A Barnstable native, Mr. O'Leary still represents 10 of the 13 precincts in the town in which he grew up, including the one where he lives.
"I am a hometown boy. And I still represent Barnstable," he said.
One state representative and a party leader staged a last-ditch move this week to amend the new district map to keep Barnstable intact. Rep. Demetrius Atsalis, a Barnstable Democrat, and Ray Gottwald, president of the Cape and Islands Democratic Council, tried to convince Mr. O'Leary to file an amendment that would give Senator Murray part of Mashpee instead of the three precincts in Barnstable.
But Mr. O'Leary refused to propose the amendment, saying that he had already taken his stand to keep the two Islands. "I took a position [to keep the two Islands] and in turn I established a position that I would have to compromise [by losing part of Barnstable]. This is a process; if you are drawing a line one place you have to be flexible in another," he said.
Mr. O'Leary said gaining Senator Murray as a representative of Barnstable is a positive step. "Frankly, there are advantages to this. She is already on the Cape, she and I work well together and this gets her more interested in Barnstable," he said. "I see it as a partnership, and another voice to speak for Barnstable."

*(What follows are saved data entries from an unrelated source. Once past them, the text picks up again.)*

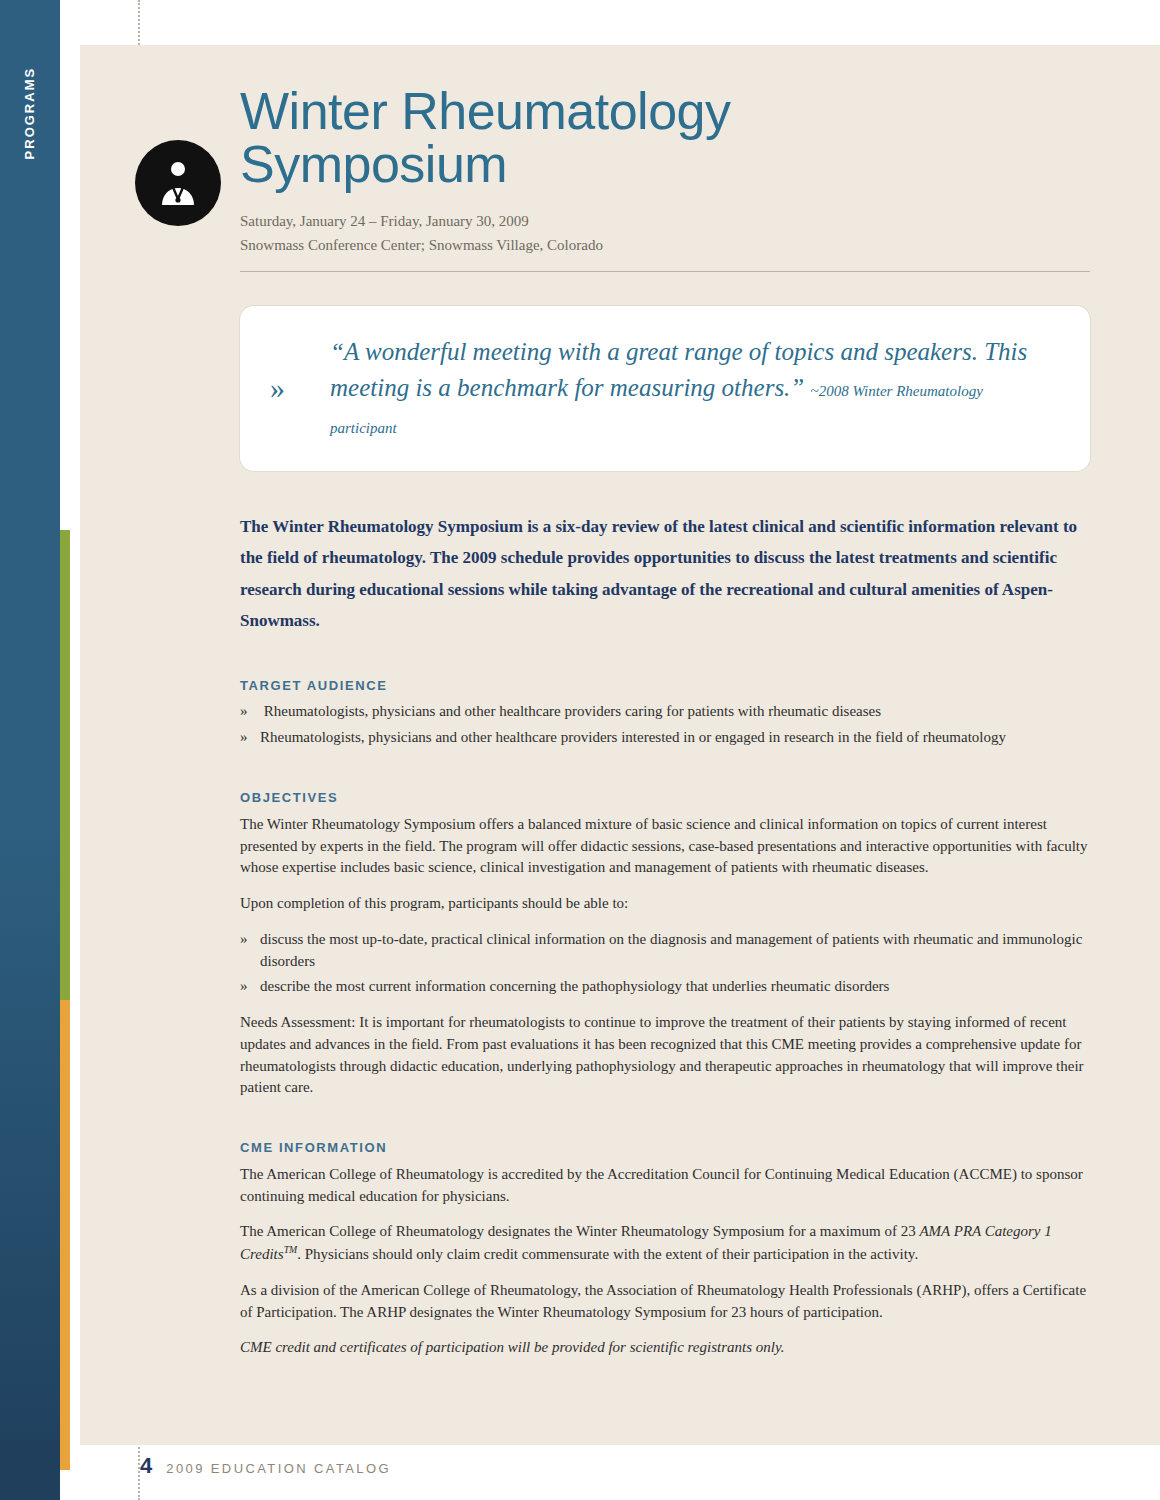PROGRAMS
Winter Rheumatology
Symposium
Saturday, January 24 – Friday, January 30, 2009
Snowmass Conference Center; Snowmass Village, Colorado
»
“A wonderful meeting with a great range of topics and speakers. This meeting is a benchmark for measuring others.” ~2008 Winter Rheumatology participant
The Winter Rheumatology Symposium is a six-day review of the latest clinical and scientific information relevant to the field of rheumatology. The 2009 schedule provides opportunities to discuss the latest treatments and scientific research during educational sessions while taking advantage of the recreational and cultural amenities of Aspen-Snowmass.
Target Audience
Rheumatologists, physicians and other healthcare providers caring for patients with rheumatic diseases
Rheumatologists, physicians and other healthcare providers interested in or engaged in research in the field of rheumatology
Objectives
The Winter Rheumatology Symposium offers a balanced mixture of basic science and clinical information on topics of current interest presented by experts in the field. The program will offer didactic sessions, case-based presentations and interactive opportunities with faculty whose expertise includes basic science, clinical investigation and management of patients with rheumatic diseases.
Upon completion of this program, participants should be able to:
discuss the most up-to-date, practical clinical information on the diagnosis and management of patients with rheumatic and immunologic disorders
describe the most current information concerning the pathophysiology that underlies rheumatic disorders
Needs Assessment: It is important for rheumatologists to continue to improve the treatment of their patients by staying informed of recent updates and advances in the field. From past evaluations it has been recognized that this CME meeting provides a comprehensive update for rheumatologists through didactic education, underlying pathophysiology and therapeutic approaches in rheumatology that will improve their patient care.
CME Information
The American College of Rheumatology is accredited by the Accreditation Council for Continuing Medical Education (ACCME) to sponsor continuing medical education for physicians.
The American College of Rheumatology designates the Winter Rheumatology Symposium for a maximum of 23 AMA PRA Category 1 CreditsTM. Physicians should only claim credit commensurate with the extent of their participation in the activity.
As a division of the American College of Rheumatology, the Association of Rheumatology Health Professionals (ARHP), offers a Certificate of Participation. The ARHP designates the Winter Rheumatology Symposium for 23 hours of participation.
CME credit and certificates of participation will be provided for scientific registrants only.
4 2009 Education Catalog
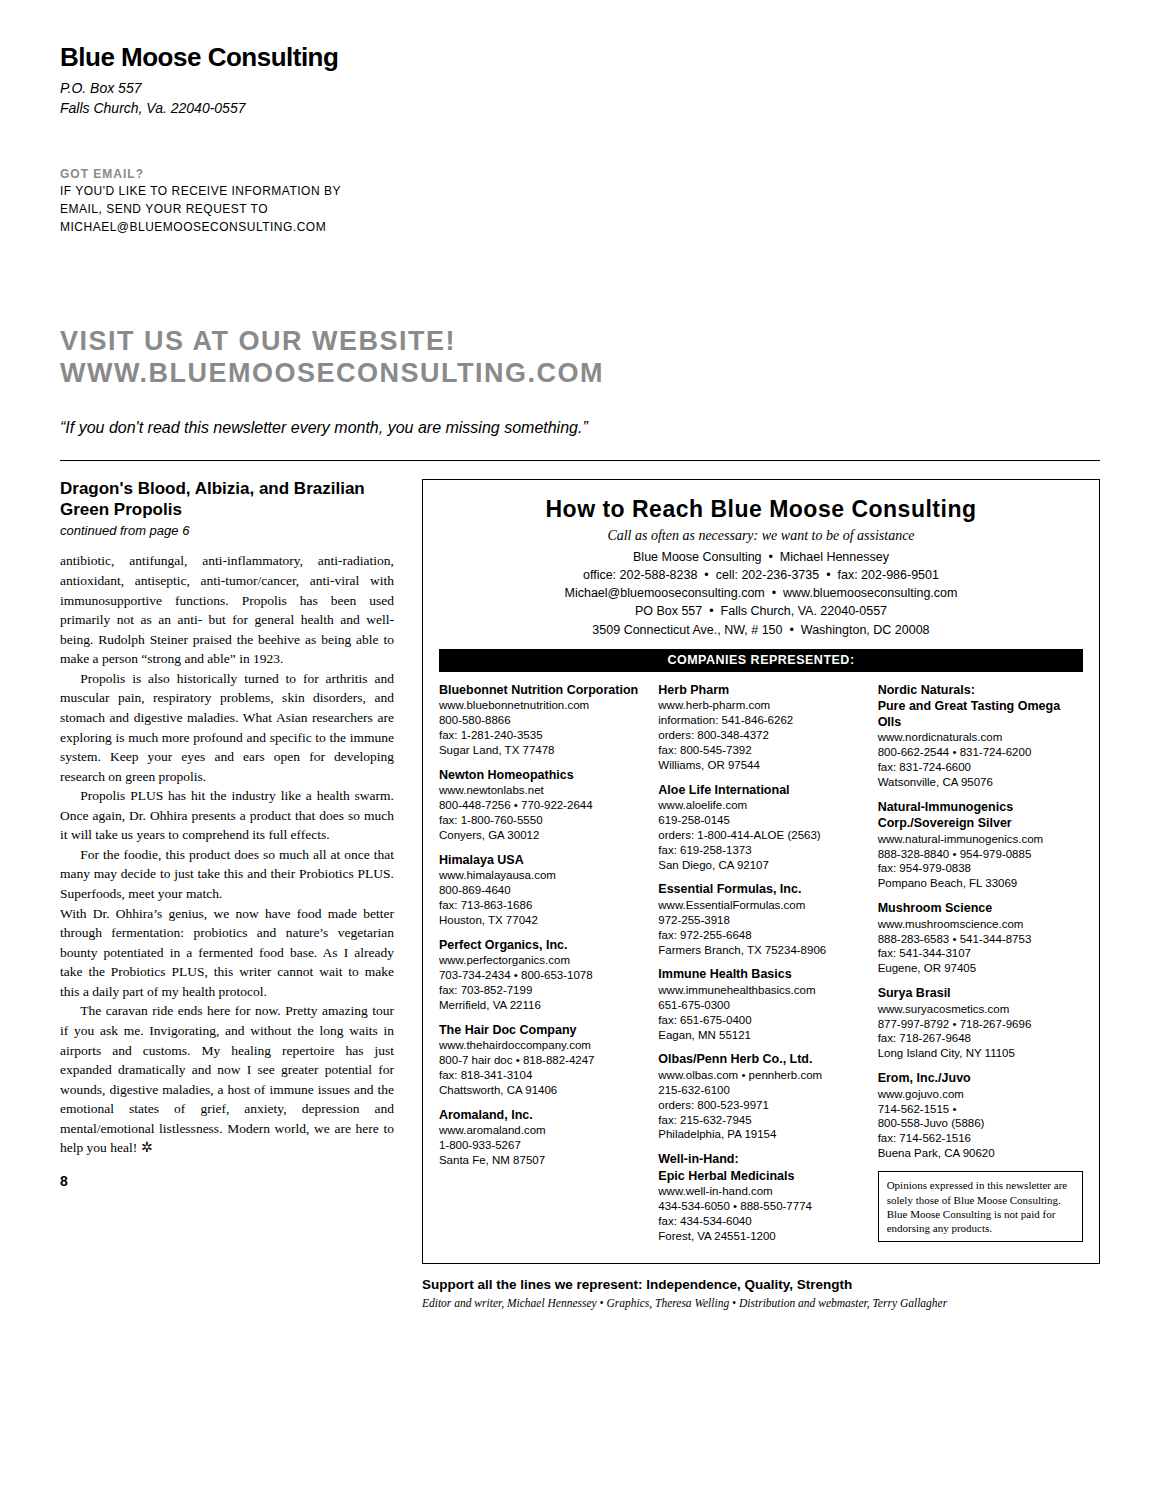Blue Moose Consulting
P.O. Box 557
Falls Church, Va. 22040-0557
GOT EMAIL?
IF YOU'D LIKE TO RECEIVE INFORMATION BY
EMAIL, SEND YOUR REQUEST TO
MICHAEL@BLUEMOOSECONSULTING.COM
VISIT US AT OUR WEBSITE!
WWW.BLUEMOOSECONSULTING.COM
“If you don't read this newsletter every month, you are missing something.”
Dragon's Blood, Albizia, and Brazilian Green Propolis
continued from page 6
antibiotic, antifungal, anti-inflammatory, anti-radiation, antioxidant, antiseptic, anti-tumor/cancer, anti-viral with immunosupportive functions. Propolis has been used primarily not as an anti- but for general health and well-being. Rudolph Steiner praised the beehive as being able to make a person “strong and able” in 1923.
Propolis is also historically turned to for arthritis and muscular pain, respiratory problems, skin disorders, and stomach and digestive maladies. What Asian researchers are exploring is much more profound and specific to the immune system. Keep your eyes and ears open for developing research on green propolis.
Propolis PLUS has hit the industry like a health swarm. Once again, Dr. Ohhira presents a product that does so much it will take us years to comprehend its full effects.
For the foodie, this product does so much all at once that many may decide to just take this and their Probiotics PLUS. Superfoods, meet your match.
With Dr. Ohhira’s genius, we now have food made better through fermentation: probiotics and nature’s vegetarian bounty potentiated in a fermented food base. As I already take the Probiotics PLUS, this writer cannot wait to make this a daily part of my health protocol.
The caravan ride ends here for now. Pretty amazing tour if you ask me. Invigorating, and without the long waits in airports and customs. My healing repertoire has just expanded dramatically and now I see greater potential for wounds, digestive maladies, a host of immune issues and the emotional states of grief, anxiety, depression and mental/emotional listlessness. Modern world, we are here to help you heal! ✲
8
How to Reach Blue Moose Consulting
Call as often as necessary: we want to be of assistance
Blue Moose Consulting • Michael Hennessey
office: 202-588-8238 • cell: 202-236-3735 • fax: 202-986-9501
Michael@bluemooseconsulting.com • www.bluemooseconsulting.com
PO Box 557 • Falls Church, VA. 22040-0557
3509 Connecticut Ave., NW, # 150 • Washington, DC 20008
COMPANIES REPRESENTED:
Bluebonnet Nutrition Corporation www.bluebonnetnutrition.com
800-580-8866
fax: 1-281-240-3535
Sugar Land, TX 77478
Newton Homeopathics www.newtonlabs.net
800-448-7256 • 770-922-2644
fax: 1-800-760-5550
Conyers, GA 30012
Himalaya USA www.himalayausa.com
800-869-4640
fax: 713-863-1686
Houston, TX 77042
Perfect Organics, Inc. www.perfectorganics.com
703-734-2434 • 800-653-1078
fax: 703-852-7199
Merrifield, VA 22116
The Hair Doc Company www.thehairdoccompany.com
800-7 hair doc • 818-882-4247
fax: 818-341-3104
Chattsworth, CA 91406
Aromaland, Inc. www.aromaland.com
1-800-933-5267
Santa Fe, NM 87507
Herb Pharm www.herb-pharm.com
information: 541-846-6262
orders: 800-348-4372
fax: 800-545-7392
Williams, OR 97544
Aloe Life International www.aloelife.com
619-258-0145
orders: 1-800-414-ALOE (2563)
fax: 619-258-1373
San Diego, CA 92107
Essential Formulas, Inc. www.EssentialFormulas.com
972-255-3918
fax: 972-255-6648
Farmers Branch, TX 75234-8906
Immune Health Basics www.immunehealthbasics.com
651-675-0300
fax: 651-675-0400
Eagan, MN 55121
Olbas/Penn Herb Co., Ltd. www.olbas.com • pennherb.com
215-632-6100
orders: 800-523-9971
fax: 215-632-7945
Philadelphia, PA 19154
Well-in-Hand:
Epic Herbal Medicinals www.well-in-hand.com
434-534-6050 • 888-550-7774
fax: 434-534-6040
Forest, VA 24551-1200
Nordic Naturals:
Pure and Great Tasting Omega OIls www.nordicnaturals.com
800-662-2544 • 831-724-6200
fax: 831-724-6600
Watsonville, CA 95076
Natural-Immunogenics Corp./Sovereign Silver www.natural-immunogenics.com
888-328-8840 • 954-979-0885
fax: 954-979-0838
Pompano Beach, FL 33069
Mushroom Science www.mushroomscience.com
888-283-6583 • 541-344-8753
fax: 541-344-3107
Eugene, OR 97405
Surya Brasil www.suryacosmetics.com
877-997-8792 • 718-267-9696
fax: 718-267-9648
Long Island City, NY 11105
Erom, Inc./Juvo www.gojuvo.com
714-562-1515 •
800-558-Juvo (5886)
fax: 714-562-1516
Buena Park, CA 90620
Opinions expressed in this newsletter are solely those of Blue Moose Consulting. Blue Moose Consulting is not paid for endorsing any products.
Support all the lines we represent: Independence, Quality, Strength
Editor and writer, Michael Hennessey • Graphics, Theresa Welling • Distribution and webmaster, Terry Gallagher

Mr. O'Leary reiterated his own keen interest in both representing the two Islands and in keeping them together.
"I really thought about this a lot; there was some discussion about splitting the two Islands, and I thought that was a terrible idea," he said.
He noted that there was an outpouring of letters from town and county officials on both Islands urging the legislative redistricting committee not to break apart the existing senate district.
"The Islands have a distinct political character to them. They are high maintenance, but they are also very interesting. I find them great communities to work with. I don't want to lose them because they make my job more interesting," Mr. O'Leary said.
"The Islands are different but they also have similarities - whether it is housing or tourism or a perception in Boston and a reality at home," he added. "The Cape shares a lot of those similarities, but they are more extreme on the Islands. Then there are the institutional connections - the Steamship Authority, the hospital, job training, human services. Cape and Islands, Cape and Islands - you hear the phrase all the time. The historic connection will matter long after I leave this job."